The team has open-sourced VL-Rethinker models at 7B and 72B parameters, built atop the Qwen2.5-VL family, with 32B models underway. Their codebase also provides streamlined inference pipelines that recommend enabling flash_attention_2 for better speed and memory efficiency, especially when juggling multiple images or videos.

While VL-Rethinker focuses on the how of reflection and reasoning, the Qwen2.5-VL series embodies the what—the raw multimodal capability.

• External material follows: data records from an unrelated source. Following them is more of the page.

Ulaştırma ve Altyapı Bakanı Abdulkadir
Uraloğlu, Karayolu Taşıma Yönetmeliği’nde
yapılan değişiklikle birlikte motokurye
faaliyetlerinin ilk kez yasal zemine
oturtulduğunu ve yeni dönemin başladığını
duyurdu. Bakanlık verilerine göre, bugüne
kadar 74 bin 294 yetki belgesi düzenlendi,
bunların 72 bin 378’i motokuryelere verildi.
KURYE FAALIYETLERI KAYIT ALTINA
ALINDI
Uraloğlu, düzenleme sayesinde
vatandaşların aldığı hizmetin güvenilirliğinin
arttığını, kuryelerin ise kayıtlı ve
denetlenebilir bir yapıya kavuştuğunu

Released recently by Alibaba and available on Hugging Face, Qwen2.5-VL is the latest evolution of their Qwen family, now boasting:

Dynamic resolution and frame rate training: Allowing the model to handle images and videos of varying sizes and speeds, improving natural visual perception.
Streamlined vision encoder: Optimized ViT architecture with window attention, SwiGLU activation, and RMSNorm to boost training and inference efficiency.
Event pinpointing in long videos: Understanding videos over an hour long and localizing important segments.
Agentic capabilities: Acting as a visual agent that can reason and control external tools, including phones and computers.
Multilingual support: Beyond English and Chinese, it understands texts in European languages, Japanese, Korean, Arabic, and more.

On benchmarks, Qwen2.5-VL-72B-Instruct shows solid improvements over its predecessor Qwen2-VL and other open-source LVLMs. For example, it achieves a 74.8% on MathVista_MINI (up from 70.5%), 38.1% on MathVision_FULL (vs. 25.9%), and competitive results on video benchmarks like VideoMME with subtitles at 79.1%. In agent benchmarks, it also excels at tasks like Android control and screen spotting.

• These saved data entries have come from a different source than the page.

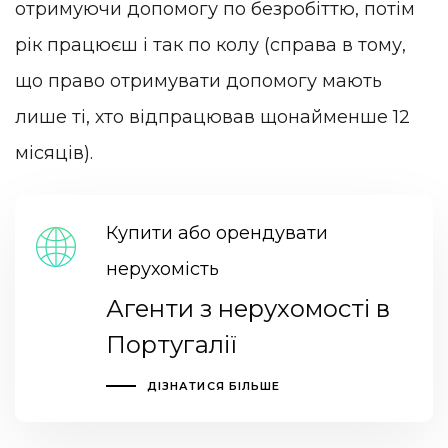
отримуючи допомогу по безробіттю, потім
рік працюєш і так по колу (справа в тому,
що право отримувати допомогу мають
лише ті, хто відпрацював щонайменше 12
місяців).
Купити або орендувати
нерухомість
Агенти з нерухомості в
Португалії
ДІЗНАТИСЯ БІЛЬШЕ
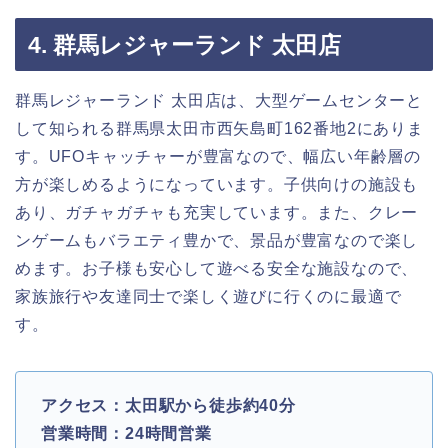
4. 群馬レジャーランド 太田店
群馬レジャーランド 太田店は、大型ゲームセンターと
して知られる群馬県太田市西矢島町162番地2にありま
す。UFOキャッチャーが豊富なので、幅広い年齢層の
方が楽しめるようになっています。子供向けの施設も
あり、ガチャガチャも充実しています。また、クレー
ンゲームもバラエティ豊かで、景品が豊富なので楽し
めます。お子様も安心して遊べる安全な施設なので、
家族旅行や友達同士で楽しく遊びに行くのに最適で
す。
アクセス：太田駅から徒歩約40分
営業時間：24時間営業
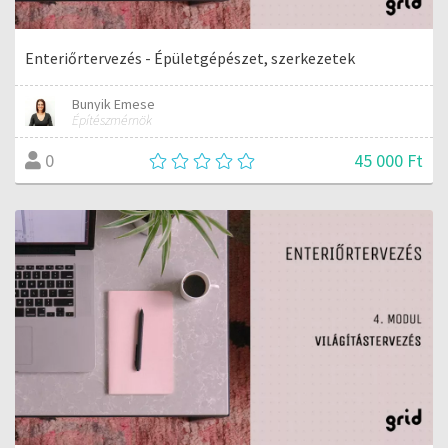
Enteriőrtervezés - Épületgépészet, szerkezetek
Bunyik Emese
Építészmérnök
45 000 Ft
0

Alibaba provides detailed inference examples demonstrating how to process single or multiple images, videos (local files or URLs), and batch queries using their transformers integration combined with a handy utility library qwen-vl-utils. They also offer tips for trading off between image resolution and computational resources, plus notes on limitations like lack of audio understanding and challenges in complex spatial reasoning.

The VL-Rethinker and Qwen2.5-VL developments underscore two critical trends in vision-language modeling:

Incentivizing Reflection: For AI systems to tackle genuinely complex problems, especially those requiring multimodal understanding, they need to slow down and validate their reasoning. VL-Rethinker’s Forced Rethinking and SSR techniques show this is achievable through RL without resorting to distillation tricks.
Versatility at Scale: Models like Qwen2.5-VL are not just bigger—they’re smarter about handling diverse inputs, from static images to long-form videos and agentic interaction scenarios, making them suited to real-world applications in multimedia understanding, robotics, and beyond.

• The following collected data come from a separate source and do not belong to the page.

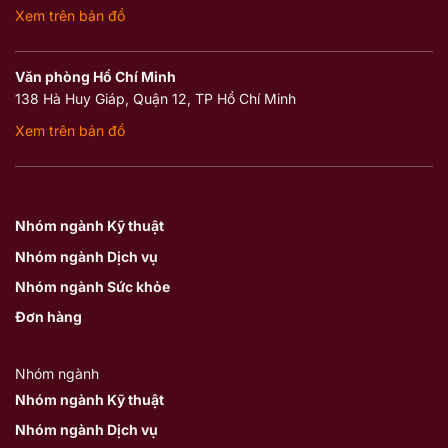
Xem trên bản đồ
Văn phòng Hồ Chí Minh
138 Hà Huy Giáp, Quận 12, TP Hồ Chí Minh
Xem trên bản đồ
Nhóm ngành Kỹ thuật
Nhóm ngành Dịch vụ
Nhóm ngành Sức khỏe
Đơn hàng
Nhóm ngành
Nhóm ngành Kỹ thuật
Nhóm ngành Dịch vụ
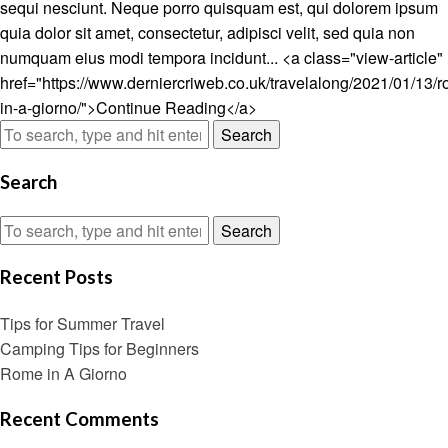
sequi nesciunt. Neque porro quisquam est, qui dolorem ipsum
quia dolor sit amet, consectetur, adipisci velit, sed quia non
numquam eius modi tempora incidunt... <a class="view-article"
href="https://www.derniercriweb.co.uk/travelalong/2021/01/13/
in-a-giorno/">Continue Reading</a>
Search
Search
Search
Recent Posts
Tips for Summer Travel
Camping Tips for Beginners
Rome in A Giorno
Recent Comments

For researchers and developers looking to push the envelope of AI understanding, VL-Rethinker offers a novel training recipe that complements the raw power and flexibility of Qwen2.5-VL models. Both projects are open source, complete with training code, evaluation scripts, and pre-trained weights, fostering a more reflective and capable generation of vision-language systems.

If you’re eager to try these models yourself, the VL-Rethinker repo and Qwen2.5-VL Hugging Face pages provide comprehensive instructions and examples to get you started, whether you want to describe images, analyze videos, or benchmark on challenging reasoning tasks.